Landlord TenantRent StabilizationHow Do You Deregulate a Rent Stabilized Building? Demolition

October 27, 2021by Gregory Byrnes

1.     Demolition Summary

One of the ways which a landlord may end rent regulation on their property is by demolishing the building (see also substantially rehabilitating a building). In order to demolish a rent regulated building which is occupied by rent stabilized or rent controlled tenants an owner must first obtain the consent of the Division of Housing and Community Renewal (DHCR). If the building is not occupied, the landlord does not need to involve DHCR and can proceed to demolish and rebuild the building as they see fit without rent regulation. The DHCR application process typically takes 2-4 years before the demolition can begin and it is not unusual for it to take longer if the tenants decide to fight. The landlord needs to establish two primary criteria in their application to demolish the building: 1) the building will be demolished, and 2) the applicant has sufficient financial ability to perform the work. The key for a landlord to evict the tenants and deregulate the building through demolition is to survive the application and approval period. A landlord will need sufficient capital to withstand the multi-year process to commence the demolition.
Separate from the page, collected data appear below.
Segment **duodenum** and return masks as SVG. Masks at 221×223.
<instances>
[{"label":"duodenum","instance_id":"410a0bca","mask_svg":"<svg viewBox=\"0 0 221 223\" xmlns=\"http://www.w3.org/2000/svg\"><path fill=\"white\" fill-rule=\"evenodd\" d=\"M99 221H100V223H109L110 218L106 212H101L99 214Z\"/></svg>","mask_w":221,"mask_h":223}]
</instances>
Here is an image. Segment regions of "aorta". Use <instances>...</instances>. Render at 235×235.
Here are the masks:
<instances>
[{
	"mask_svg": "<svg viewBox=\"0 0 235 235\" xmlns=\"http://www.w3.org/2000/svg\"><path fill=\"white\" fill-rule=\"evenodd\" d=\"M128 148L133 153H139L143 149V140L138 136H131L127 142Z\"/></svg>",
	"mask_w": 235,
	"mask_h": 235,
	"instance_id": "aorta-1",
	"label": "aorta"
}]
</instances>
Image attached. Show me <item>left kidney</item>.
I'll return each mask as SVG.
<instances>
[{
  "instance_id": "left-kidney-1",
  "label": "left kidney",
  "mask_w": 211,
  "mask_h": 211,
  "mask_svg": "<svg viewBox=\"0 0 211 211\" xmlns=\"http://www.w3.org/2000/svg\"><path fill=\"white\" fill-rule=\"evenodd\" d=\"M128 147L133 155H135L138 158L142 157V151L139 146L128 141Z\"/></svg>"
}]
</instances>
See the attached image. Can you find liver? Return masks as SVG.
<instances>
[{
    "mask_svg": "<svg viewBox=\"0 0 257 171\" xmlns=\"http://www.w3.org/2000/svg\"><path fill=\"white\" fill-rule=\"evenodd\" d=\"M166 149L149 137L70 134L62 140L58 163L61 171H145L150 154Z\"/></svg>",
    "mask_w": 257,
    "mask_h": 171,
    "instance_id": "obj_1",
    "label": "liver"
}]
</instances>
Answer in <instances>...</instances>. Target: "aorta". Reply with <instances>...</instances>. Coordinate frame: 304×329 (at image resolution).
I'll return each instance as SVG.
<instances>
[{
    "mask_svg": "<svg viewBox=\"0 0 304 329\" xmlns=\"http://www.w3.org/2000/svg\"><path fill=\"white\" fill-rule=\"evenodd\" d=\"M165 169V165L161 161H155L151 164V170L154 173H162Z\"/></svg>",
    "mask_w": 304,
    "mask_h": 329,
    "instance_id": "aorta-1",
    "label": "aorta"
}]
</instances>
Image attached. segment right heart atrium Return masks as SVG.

Demolition permits an owner to recover possession of rent stabilized apartments at the expiration of each apartment lease where the owner seeks to demolish the building in order to construct a new building. A demolition proceeding is commenced by the filing of the RA-54 application with DHCR. In addition to providing approved plans and establishing financial ability to construct the new building, the landlord also needs to allege and explain a good faith intention to demolish the building.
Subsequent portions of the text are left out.